[OAI-implementers] Sets in and subjects in OAI-PMH

Caroline Arms caar@loc.gov
Wed, 22 Oct 2003 09:52:49 -0400 (EDT)


On Tue, 21 Oct 2003, Hussein Suleman wrote:
> 
> p.s. is LCSH international? is it used in South Africa? Ethiopia?
> 

No. LCSH is not international.  It is used in many places, but the
policies and practices do not include an attempt to serve international
needs (to judge from discussions of the problem issues that required
policy decisions, when I had a detail to the part of LC that maintains
LCSH).  LCSH is also enormous.  I remember an analysis in the fairly early
days of OAI by Old Dominion that implied that LC didn't use controlled
vocabulary in its subject terms in OAI records, because of the number of
distinct terms in our records.

Back to sets in OAI.

I agree that discussion about what is useful for harvesters is valuable.
If there is good evidence that certain practices for sets work for
certain categories of service providers, data providers who care
about whether or how their stuff appears in those particular services
may take steps to use sets that aren't related to internal processes or
organization.  Absent any such evidence, you can hardly blame them for
doing what is easy.  And for many, there are no resources to do
anything more than a simple technical transformation from internal
records.

For what it's worth, the issue of how early implementer were using sets
was looked at in the technical discussions that led to the development of
version 2 of OAI-PMH.  

"Out of 49 repositories, 39 are using sets. Of these 13 appear to
partition their collection by subject area, 13 by genre, and 9 by source
of records."

See the table at the end of 
http://www.ukoln.ac.uk/distributed-systems/oai/collection-description/whitepaper.html
for more detail.  [Thanks to Andy Powell for being a pack-rat and still
having the file at the URL I found by mining my e-mail!]

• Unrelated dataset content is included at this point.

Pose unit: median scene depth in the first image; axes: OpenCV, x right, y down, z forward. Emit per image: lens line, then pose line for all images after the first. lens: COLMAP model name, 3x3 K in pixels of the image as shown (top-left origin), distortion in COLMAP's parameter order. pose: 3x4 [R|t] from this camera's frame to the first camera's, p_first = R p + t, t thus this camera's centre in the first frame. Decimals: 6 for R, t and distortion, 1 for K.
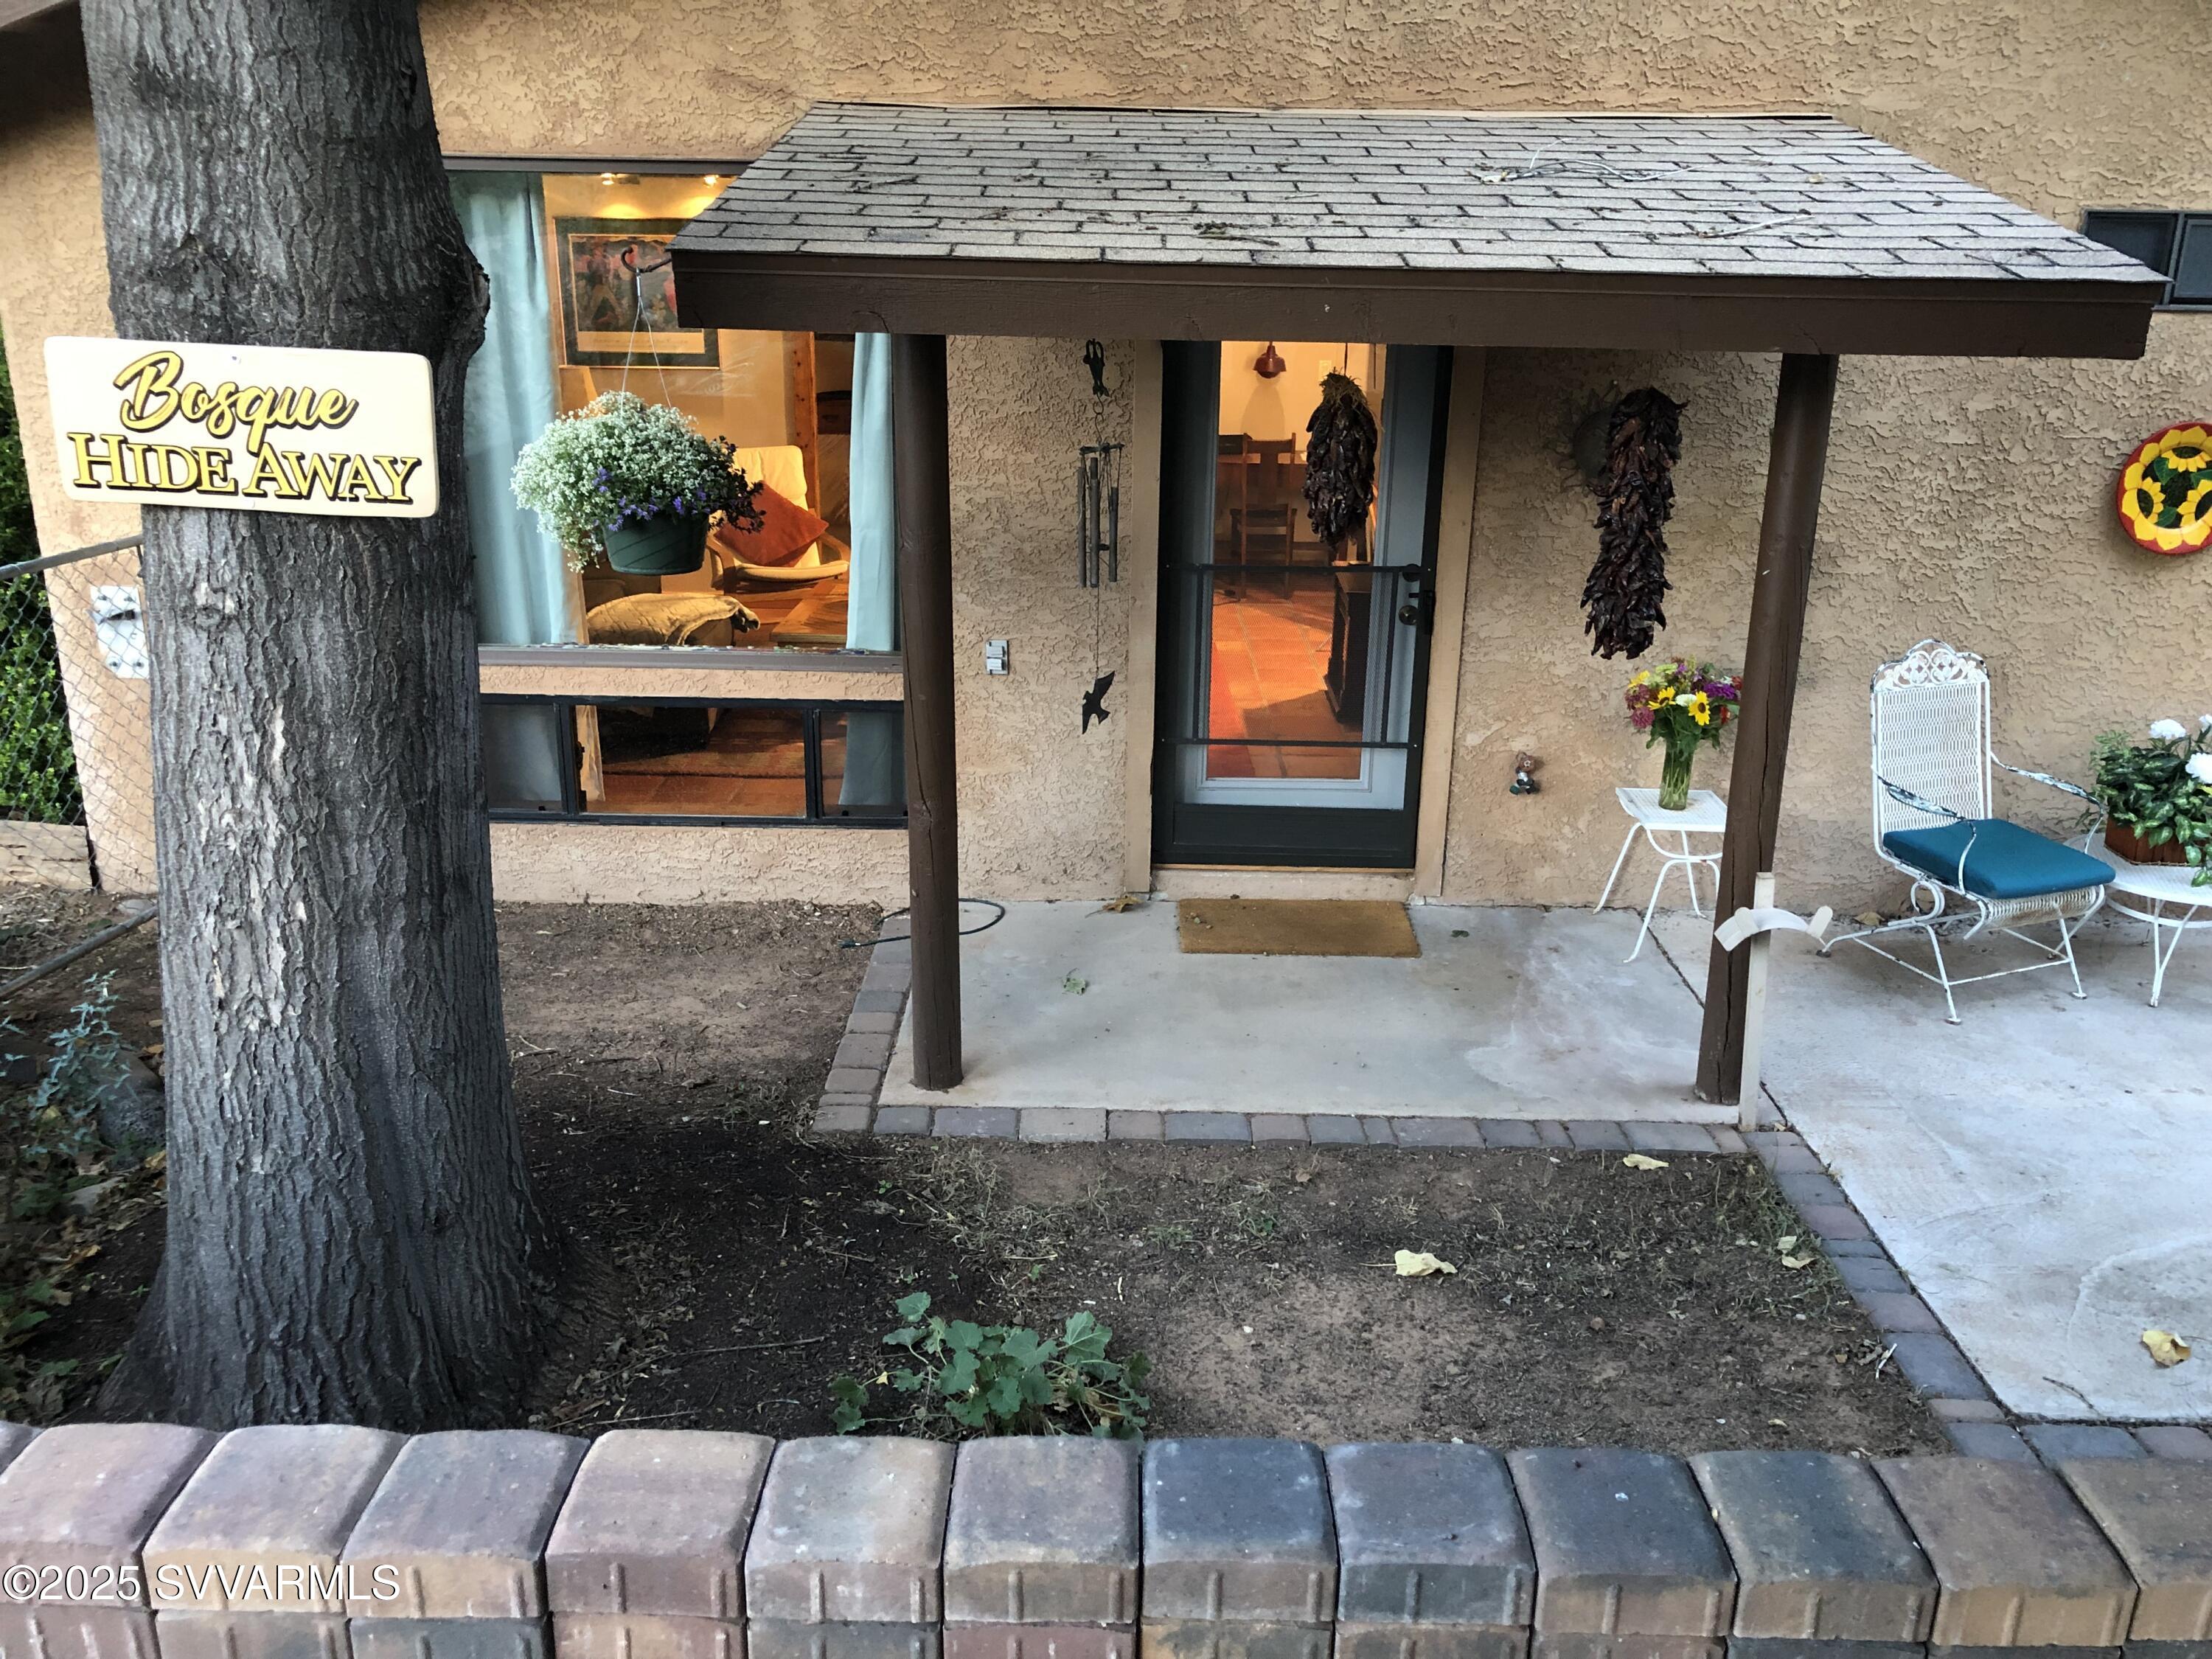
lens RADIAL K [[1813.7, 0, 1106.0], [0, 1813.7, 829.5], [0, 0, 1]] dist [0.044051, -0.045870]
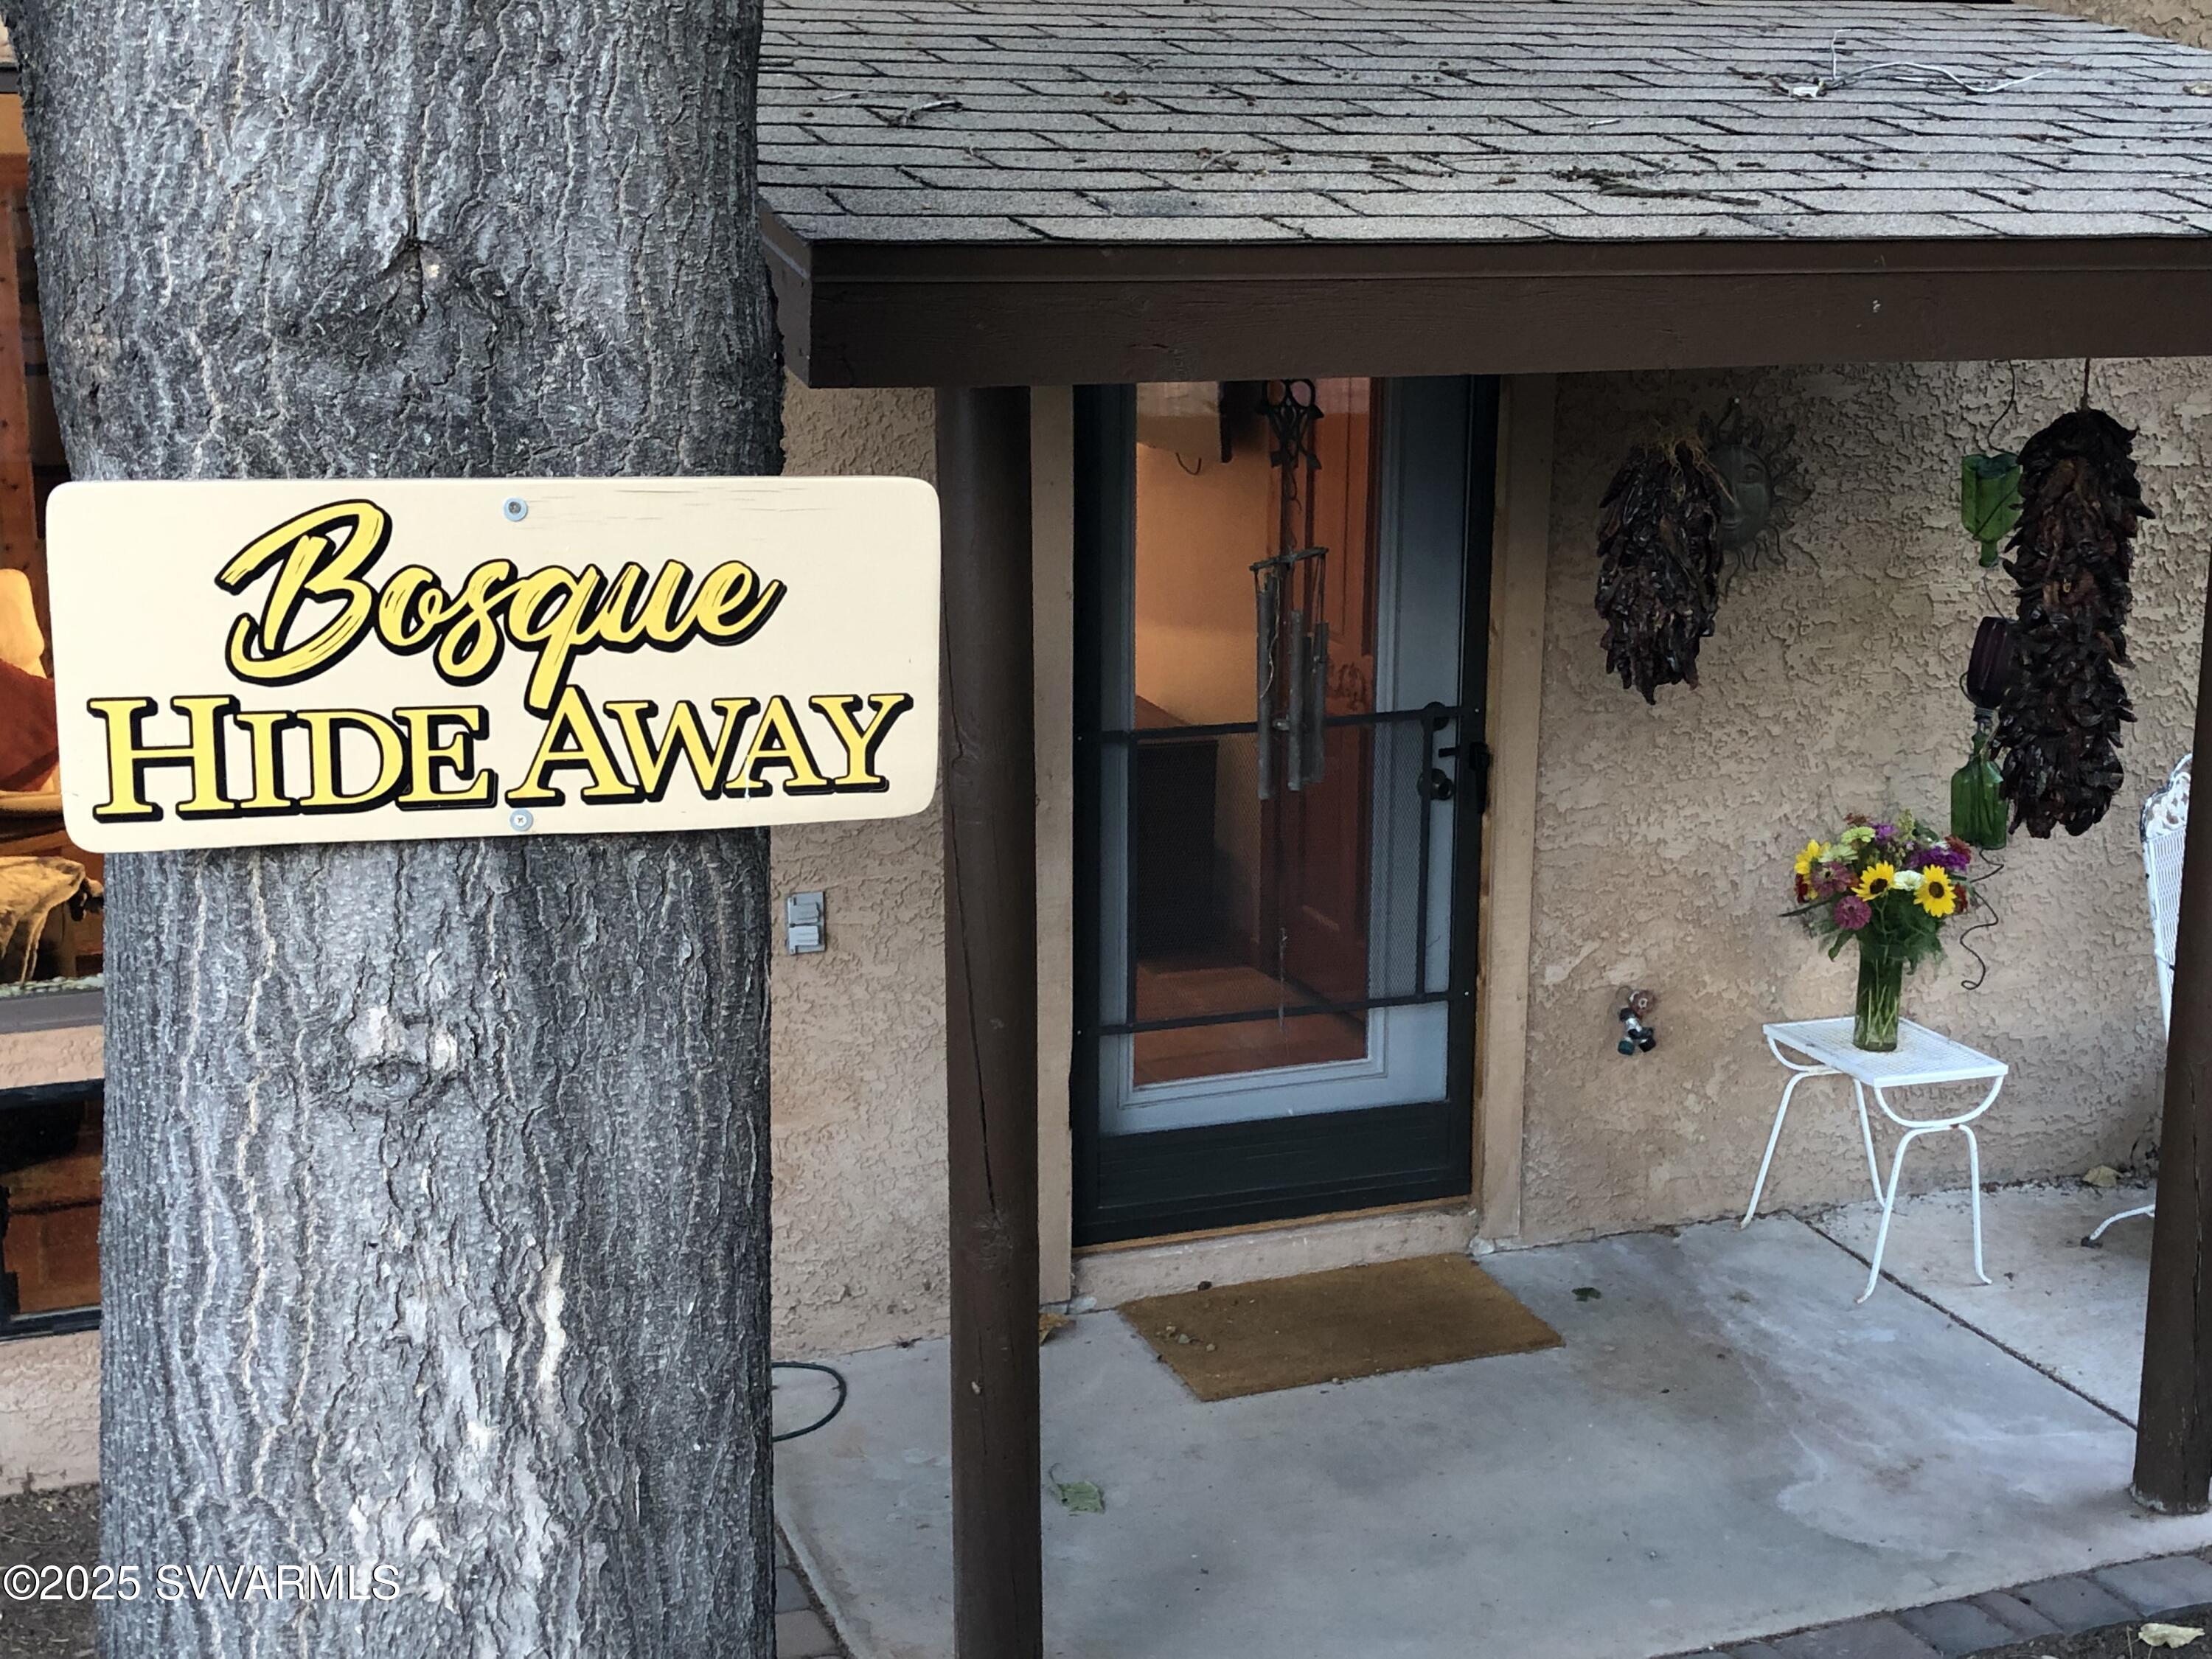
lens RADIAL K [[2847.7, 0, 1106.0], [0, 2847.7, 829.5], [0, 0, 1]] dist [0.114955, -0.401423]
pose [[0.934096, -0.094819, 0.344201, -0.563553], [0.125210, 0.989858, -0.067113, -0.108994], [-0.334346, 0.105787, 0.936494, 0.288992]]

It's not clear that anyone was using sets to provide fine-grained subject
breakdowns (which some repositories now are).  There may be communities of
interest where that is useful and feasible, but in the cultural heritage
area (personal papers, digitized, manuscripts, photographs, museum
artifacts, etc.) there is plenty of evidence that agreement on "topical"
terminology and rules for application across heterogeneous domains is
neither feasible, nor indeed helpful.

For the content in the LCOA1 repository, LC has more interest in creating
sets that are useful for Kat Hagedorn (OAIster) and Sara Shreeves (UIUC)
and other service providers that focus on building services that are
likely to serve people to whom our digitized historical content is of
interest.  My sense is that a set breakdown that suits those service
-providers (and this sort of content) would be very different from a
breakdown that is useful for current scientific scholarly communication.

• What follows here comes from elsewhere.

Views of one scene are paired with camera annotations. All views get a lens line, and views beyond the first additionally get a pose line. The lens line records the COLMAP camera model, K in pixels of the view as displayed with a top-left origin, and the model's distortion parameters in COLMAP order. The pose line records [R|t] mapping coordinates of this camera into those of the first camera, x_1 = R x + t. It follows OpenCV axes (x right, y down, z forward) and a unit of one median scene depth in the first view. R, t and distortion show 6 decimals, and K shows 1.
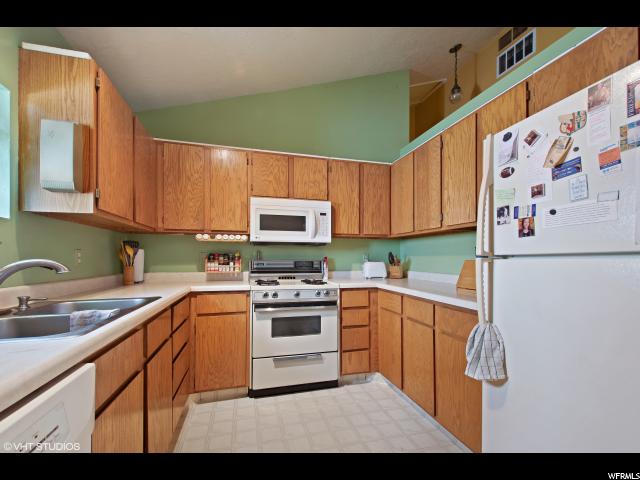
lens RADIAL K [[279.3, 0, 323.3], [0, 279.3, 250.7], [0, 0, 1]] dist [0.018387, -0.000202]
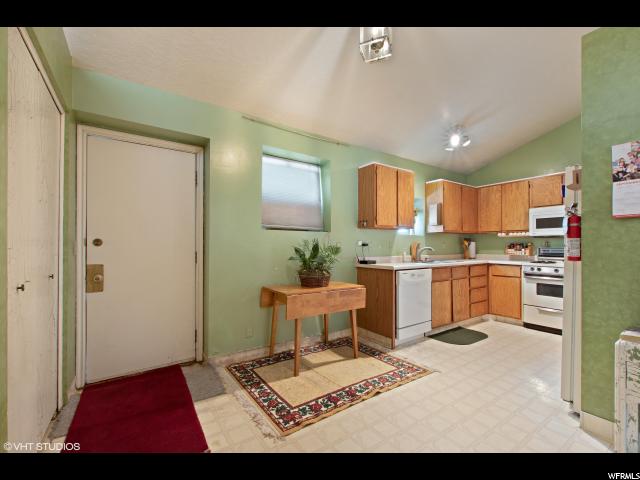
lens RADIAL K [[279.3, 0, 323.3], [0, 279.3, 250.7], [0, 0, 1]] dist [0.018387, -0.000202]
pose [[0.321088, 0.015335, -0.946925, 0.975984], [0.026026, 0.999348, 0.025009, -0.022649], [0.946692, -0.032674, 0.320480, -0.707633]]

Perhaps providers of production services can indicate if this list
is a useful forum for discussing what practices in relation to sets make
sense to them.  They may be having discussions within a community through
other lists or meetings.

   Caroline Arms                                      caar@loc.gov
   Library of Congress
   Office of Strategic Initiatives

**** All views expressed are personal *********